Dr. John Hughes is Professor of English at Valencia Community College. He received his Bachelor’s and Master’s degrees from the University of Southern Mississippi and his Ph.D. from the University of South Florida. Winner of the Ilse and Hans Juergensen Poetry Contest and the Thomas Burnett Swann Poetry prize, Hughes has published poems and stories in several literary magazines. He has also published literary criticism and reviews in scholarly journals.

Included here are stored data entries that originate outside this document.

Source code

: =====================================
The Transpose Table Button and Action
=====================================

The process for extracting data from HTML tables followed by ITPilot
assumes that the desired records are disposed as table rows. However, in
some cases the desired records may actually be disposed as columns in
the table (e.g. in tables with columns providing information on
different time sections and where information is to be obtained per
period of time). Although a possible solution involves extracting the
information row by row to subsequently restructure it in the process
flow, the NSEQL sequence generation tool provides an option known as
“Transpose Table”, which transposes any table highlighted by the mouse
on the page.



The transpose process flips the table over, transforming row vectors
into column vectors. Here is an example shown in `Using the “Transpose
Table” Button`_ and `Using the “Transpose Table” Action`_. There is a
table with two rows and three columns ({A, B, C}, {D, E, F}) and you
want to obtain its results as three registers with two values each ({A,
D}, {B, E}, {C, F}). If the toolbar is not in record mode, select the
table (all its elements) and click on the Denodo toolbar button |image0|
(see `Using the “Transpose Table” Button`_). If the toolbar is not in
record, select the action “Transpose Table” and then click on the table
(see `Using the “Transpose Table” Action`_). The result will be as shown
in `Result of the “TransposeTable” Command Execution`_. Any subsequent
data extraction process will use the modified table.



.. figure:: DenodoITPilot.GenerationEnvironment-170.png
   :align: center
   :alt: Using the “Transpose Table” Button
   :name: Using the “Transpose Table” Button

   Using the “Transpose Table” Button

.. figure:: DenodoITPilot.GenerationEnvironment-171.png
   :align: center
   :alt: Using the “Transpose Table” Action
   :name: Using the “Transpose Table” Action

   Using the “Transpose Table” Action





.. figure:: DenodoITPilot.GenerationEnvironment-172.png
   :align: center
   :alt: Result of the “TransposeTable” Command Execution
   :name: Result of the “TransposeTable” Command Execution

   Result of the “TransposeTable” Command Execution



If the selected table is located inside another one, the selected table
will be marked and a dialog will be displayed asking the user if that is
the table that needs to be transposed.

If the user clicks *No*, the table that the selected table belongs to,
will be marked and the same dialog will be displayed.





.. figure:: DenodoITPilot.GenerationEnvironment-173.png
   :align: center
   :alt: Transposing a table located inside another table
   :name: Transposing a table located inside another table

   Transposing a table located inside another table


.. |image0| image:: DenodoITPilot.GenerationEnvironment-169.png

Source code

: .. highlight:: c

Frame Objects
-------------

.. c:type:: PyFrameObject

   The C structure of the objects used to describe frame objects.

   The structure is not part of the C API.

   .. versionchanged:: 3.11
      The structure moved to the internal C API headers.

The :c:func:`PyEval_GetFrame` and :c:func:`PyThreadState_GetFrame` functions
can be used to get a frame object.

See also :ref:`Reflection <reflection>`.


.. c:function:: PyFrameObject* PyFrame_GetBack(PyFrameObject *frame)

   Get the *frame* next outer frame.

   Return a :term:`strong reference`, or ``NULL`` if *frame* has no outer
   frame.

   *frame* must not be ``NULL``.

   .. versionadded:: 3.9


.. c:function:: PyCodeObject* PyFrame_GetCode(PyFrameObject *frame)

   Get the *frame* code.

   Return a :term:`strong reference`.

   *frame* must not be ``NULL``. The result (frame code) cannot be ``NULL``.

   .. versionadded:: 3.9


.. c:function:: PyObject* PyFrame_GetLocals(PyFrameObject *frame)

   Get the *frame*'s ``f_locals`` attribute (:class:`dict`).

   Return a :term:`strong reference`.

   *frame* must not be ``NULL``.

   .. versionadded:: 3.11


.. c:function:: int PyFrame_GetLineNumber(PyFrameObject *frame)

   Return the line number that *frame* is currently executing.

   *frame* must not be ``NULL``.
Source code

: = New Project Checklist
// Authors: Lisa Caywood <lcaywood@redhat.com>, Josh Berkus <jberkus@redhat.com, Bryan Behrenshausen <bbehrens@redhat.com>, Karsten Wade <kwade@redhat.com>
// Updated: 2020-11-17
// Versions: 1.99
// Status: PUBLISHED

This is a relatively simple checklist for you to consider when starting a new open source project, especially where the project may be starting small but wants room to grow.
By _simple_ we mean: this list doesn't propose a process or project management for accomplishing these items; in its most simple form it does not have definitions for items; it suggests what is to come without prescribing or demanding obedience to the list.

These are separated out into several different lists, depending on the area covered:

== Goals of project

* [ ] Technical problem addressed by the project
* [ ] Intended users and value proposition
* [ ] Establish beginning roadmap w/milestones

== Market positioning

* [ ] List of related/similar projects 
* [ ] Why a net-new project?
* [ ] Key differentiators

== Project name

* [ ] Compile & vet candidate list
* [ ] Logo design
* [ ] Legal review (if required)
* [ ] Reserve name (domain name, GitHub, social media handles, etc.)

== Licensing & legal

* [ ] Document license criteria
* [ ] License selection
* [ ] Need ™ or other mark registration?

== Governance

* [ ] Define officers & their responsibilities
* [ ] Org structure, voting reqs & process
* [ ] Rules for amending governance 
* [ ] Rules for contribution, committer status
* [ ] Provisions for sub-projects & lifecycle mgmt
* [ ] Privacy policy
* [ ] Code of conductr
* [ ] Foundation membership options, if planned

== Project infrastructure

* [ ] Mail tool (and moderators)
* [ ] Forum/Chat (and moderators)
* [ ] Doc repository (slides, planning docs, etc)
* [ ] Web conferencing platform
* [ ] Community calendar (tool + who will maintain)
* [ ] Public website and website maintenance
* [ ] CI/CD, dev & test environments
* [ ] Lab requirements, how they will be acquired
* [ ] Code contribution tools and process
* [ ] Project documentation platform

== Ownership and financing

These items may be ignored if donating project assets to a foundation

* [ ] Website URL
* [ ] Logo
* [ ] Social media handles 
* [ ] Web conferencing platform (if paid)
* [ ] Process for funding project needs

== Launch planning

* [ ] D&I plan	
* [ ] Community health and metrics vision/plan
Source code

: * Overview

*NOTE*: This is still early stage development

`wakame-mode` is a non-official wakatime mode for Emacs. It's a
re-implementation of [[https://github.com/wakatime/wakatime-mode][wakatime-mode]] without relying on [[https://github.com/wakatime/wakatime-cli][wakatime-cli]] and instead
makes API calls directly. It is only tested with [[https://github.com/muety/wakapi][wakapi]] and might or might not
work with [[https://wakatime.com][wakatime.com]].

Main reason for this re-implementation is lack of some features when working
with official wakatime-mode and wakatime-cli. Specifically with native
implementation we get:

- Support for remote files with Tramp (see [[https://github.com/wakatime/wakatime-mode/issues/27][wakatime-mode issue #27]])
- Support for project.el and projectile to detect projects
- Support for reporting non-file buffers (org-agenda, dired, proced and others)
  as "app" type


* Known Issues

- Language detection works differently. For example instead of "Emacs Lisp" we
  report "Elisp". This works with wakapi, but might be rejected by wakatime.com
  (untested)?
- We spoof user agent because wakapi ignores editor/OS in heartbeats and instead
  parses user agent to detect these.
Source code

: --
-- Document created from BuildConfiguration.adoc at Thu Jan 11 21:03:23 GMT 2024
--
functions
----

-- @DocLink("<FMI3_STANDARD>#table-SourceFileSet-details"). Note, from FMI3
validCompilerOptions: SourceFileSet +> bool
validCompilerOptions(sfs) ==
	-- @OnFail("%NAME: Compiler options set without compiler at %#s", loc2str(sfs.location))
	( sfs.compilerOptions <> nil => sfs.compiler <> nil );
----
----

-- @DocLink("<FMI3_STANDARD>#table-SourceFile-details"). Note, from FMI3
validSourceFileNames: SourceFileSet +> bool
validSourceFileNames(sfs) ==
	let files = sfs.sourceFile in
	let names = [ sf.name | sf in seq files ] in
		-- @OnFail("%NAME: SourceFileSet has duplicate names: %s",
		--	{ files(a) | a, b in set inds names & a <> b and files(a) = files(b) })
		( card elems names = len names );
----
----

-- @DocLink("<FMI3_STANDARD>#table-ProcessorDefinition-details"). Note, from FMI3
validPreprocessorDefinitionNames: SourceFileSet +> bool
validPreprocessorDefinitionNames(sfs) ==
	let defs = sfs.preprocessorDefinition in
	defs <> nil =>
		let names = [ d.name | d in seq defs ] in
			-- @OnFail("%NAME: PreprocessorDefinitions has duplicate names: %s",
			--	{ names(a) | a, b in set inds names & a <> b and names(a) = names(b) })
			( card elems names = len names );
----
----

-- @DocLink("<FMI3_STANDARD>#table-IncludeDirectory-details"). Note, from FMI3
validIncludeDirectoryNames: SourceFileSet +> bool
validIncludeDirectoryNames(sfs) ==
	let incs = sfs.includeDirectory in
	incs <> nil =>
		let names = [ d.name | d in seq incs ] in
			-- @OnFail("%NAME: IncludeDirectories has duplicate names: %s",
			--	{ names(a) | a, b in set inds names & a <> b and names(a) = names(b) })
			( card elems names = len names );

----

Novels and Short Stories of Frederick Barthelme. A Literary Critical Analysis
2005 0-7734-6177-9
Critics have generally categorized Frederick Barthelme as a minimalist, meaning for some a writer who caught the tide of a reaction to the metafiction that dominated literary production in the sixties and much of the seventies, and for others a writer who had nothing to say beyond the surface of the prose. The minimalism that is the hallmark of Barthelme’s style, in fact, invites a reading of the stories and novels beyond just the accuracy of description, the precision of imagery, and the economy of language. Barthelme is best read as a contemporary moralist, not of the prescriptive type, but of the descriptive type. Not interrogating and establishing “codes” of behavior by which people might live (as Hemingway did), Barthelme demonstrates how people do live in the postmodern age, an age which no longer enjoys a grand narrative or a religious underpinning. Particularly, he shows how people negotiate sexual relationships and marriage following the sexual revolution of the sixties and the women’s movement of the seventies. The purpose of this study is to review the criticism surrounding Barthelme’s fiction and to engage in a closer reading of Barthelme’s texts in order to see beyond the highly engaging surface of the prose to the interrogation of contemporary morality in which Barthelme is engaged.